PROBLEM REQUIREMENTS: If a line in the data below includes the string "conditioning", please return a copy of it.

INPUT RECORDS:

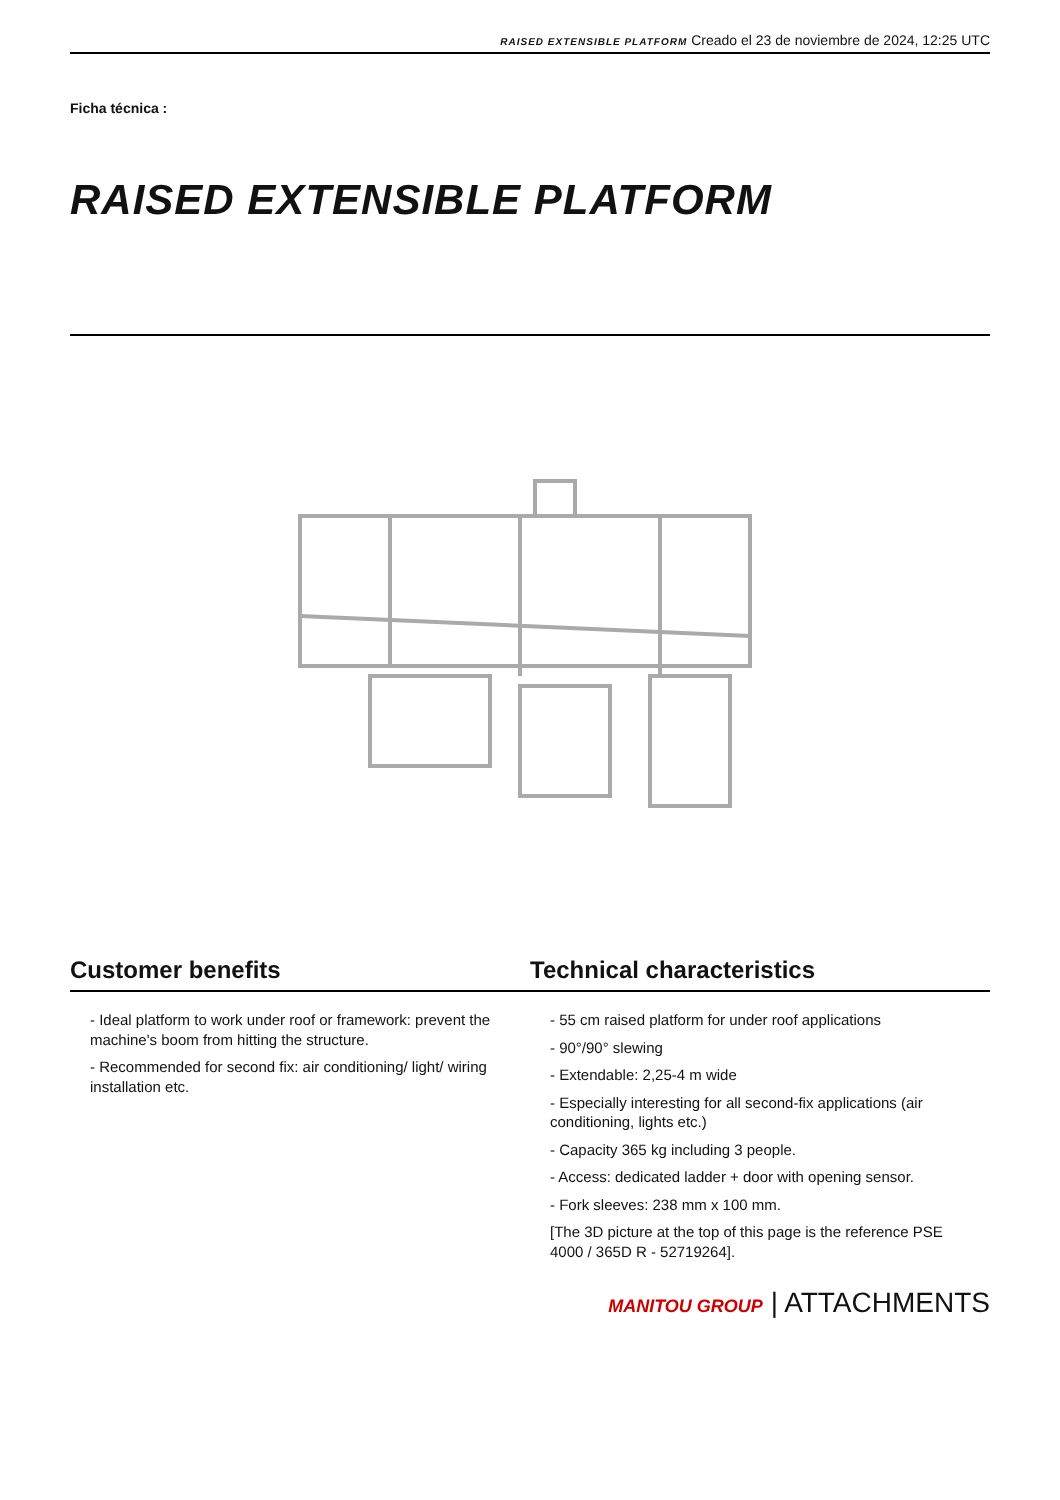RAISED EXTENSIBLE PLATFORM Creado el 23 de noviembre de 2024, 12:25 UTC
Ficha técnica :
RAISED EXTENSIBLE PLATFORM
Customer benefits Technical characteristics
- Ideal platform to work under roof or framework: prevent the machine's boom from hitting the structure.
- Recommended for second fix: air conditioning/ light/ wiring installation etc.
- 55 cm raised platform for under roof applications
- 90°/90° slewing
- Extendable: 2,25-4 m wide
- Especially interesting for all second-fix applications (air conditioning, lights etc.)
- Capacity 365 kg including 3 people.
- Access: dedicated ladder + door with opening sensor.
- Fork sleeves: 238 mm x 100 mm.
[The 3D picture at the top of this page is the reference PSE 4000 / 365D R - 52719264].
MANITOU GROUP | ATTACHMENTS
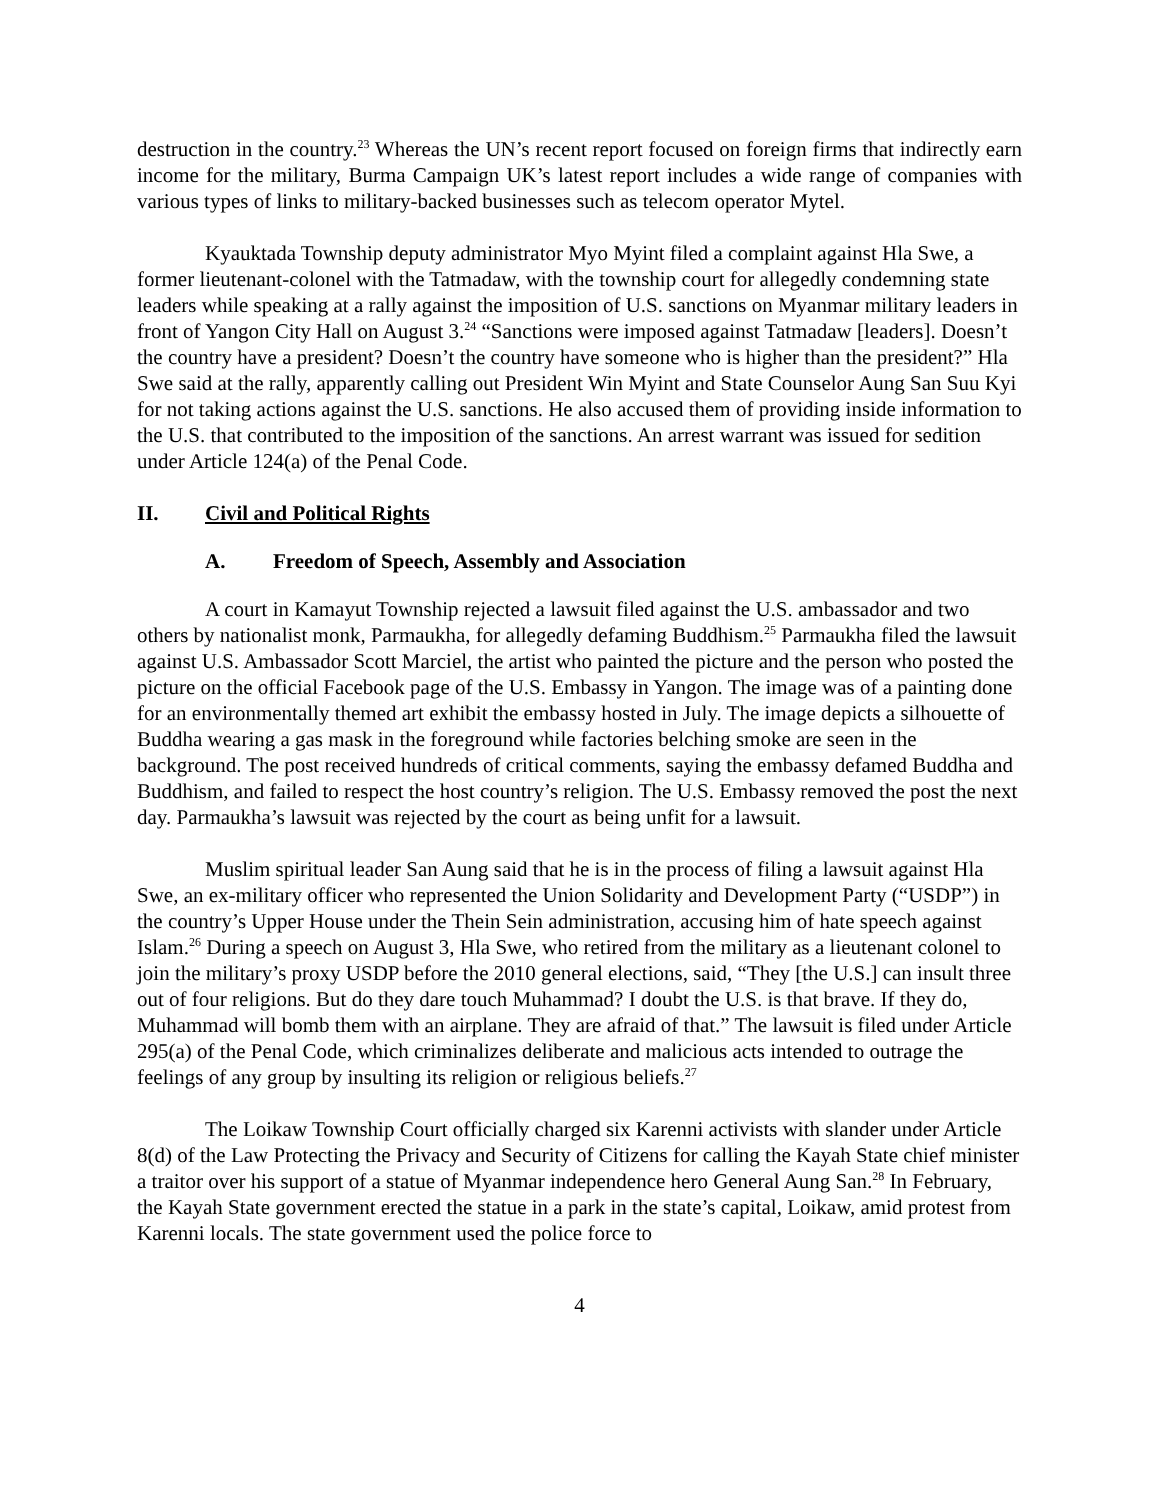destruction in the country.<sup>23</sup> Whereas the UN’s recent report focused on foreign firms that indirectly earn income for the military, Burma Campaign UK’s latest report includes a wide range of companies with various types of links to military-backed businesses such as telecom operator Mytel.
Kyauktada Township deputy administrator Myo Myint filed a complaint against Hla Swe, a former lieutenant-colonel with the Tatmadaw, with the township court for allegedly condemning state leaders while speaking at a rally against the imposition of U.S. sanctions on Myanmar military leaders in front of Yangon City Hall on August 3.<sup>24</sup> “Sanctions were imposed against Tatmadaw [leaders]. Doesn’t the country have a president? Doesn’t the country have someone who is higher than the president?” Hla Swe said at the rally, apparently calling out President Win Myint and State Counselor Aung San Suu Kyi for not taking actions against the U.S. sanctions. He also accused them of providing inside information to the U.S. that contributed to the imposition of the sanctions. An arrest warrant was issued for sedition under Article 124(a) of the Penal Code.
II. Civil and Political Rights
A. Freedom of Speech, Assembly and Association
A court in Kamayut Township rejected a lawsuit filed against the U.S. ambassador and two others by nationalist monk, Parmaukha, for allegedly defaming Buddhism.<sup>25</sup> Parmaukha filed the lawsuit against U.S. Ambassador Scott Marciel, the artist who painted the picture and the person who posted the picture on the official Facebook page of the U.S. Embassy in Yangon. The image was of a painting done for an environmentally themed art exhibit the embassy hosted in July. The image depicts a silhouette of Buddha wearing a gas mask in the foreground while factories belching smoke are seen in the background. The post received hundreds of critical comments, saying the embassy defamed Buddha and Buddhism, and failed to respect the host country’s religion. The U.S. Embassy removed the post the next day. Parmaukha’s lawsuit was rejected by the court as being unfit for a lawsuit.
Muslim spiritual leader San Aung said that he is in the process of filing a lawsuit against Hla Swe, an ex-military officer who represented the Union Solidarity and Development Party (“USDP”) in the country’s Upper House under the Thein Sein administration, accusing him of hate speech against Islam.<sup>26</sup> During a speech on August 3, Hla Swe, who retired from the military as a lieutenant colonel to join the military’s proxy USDP before the 2010 general elections, said, “They [the U.S.] can insult three out of four religions. But do they dare touch Muhammad? I doubt the U.S. is that brave. If they do, Muhammad will bomb them with an airplane. They are afraid of that.” The lawsuit is filed under Article 295(a) of the Penal Code, which criminalizes deliberate and malicious acts intended to outrage the feelings of any group by insulting its religion or religious beliefs.<sup>27</sup>
The Loikaw Township Court officially charged six Karenni activists with slander under Article 8(d) of the Law Protecting the Privacy and Security of Citizens for calling the Kayah State chief minister a traitor over his support of a statue of Myanmar independence hero General Aung San.<sup>28</sup> In February, the Kayah State government erected the statue in a park in the state’s capital, Loikaw, amid protest from Karenni locals. The state government used the police force to
4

EXERCISE RESPONSE:
- Recommended for second fix: air conditioning/ light/ wiring installation etc.
- Especially interesting for all second-fix applications (air conditioning, lights etc.)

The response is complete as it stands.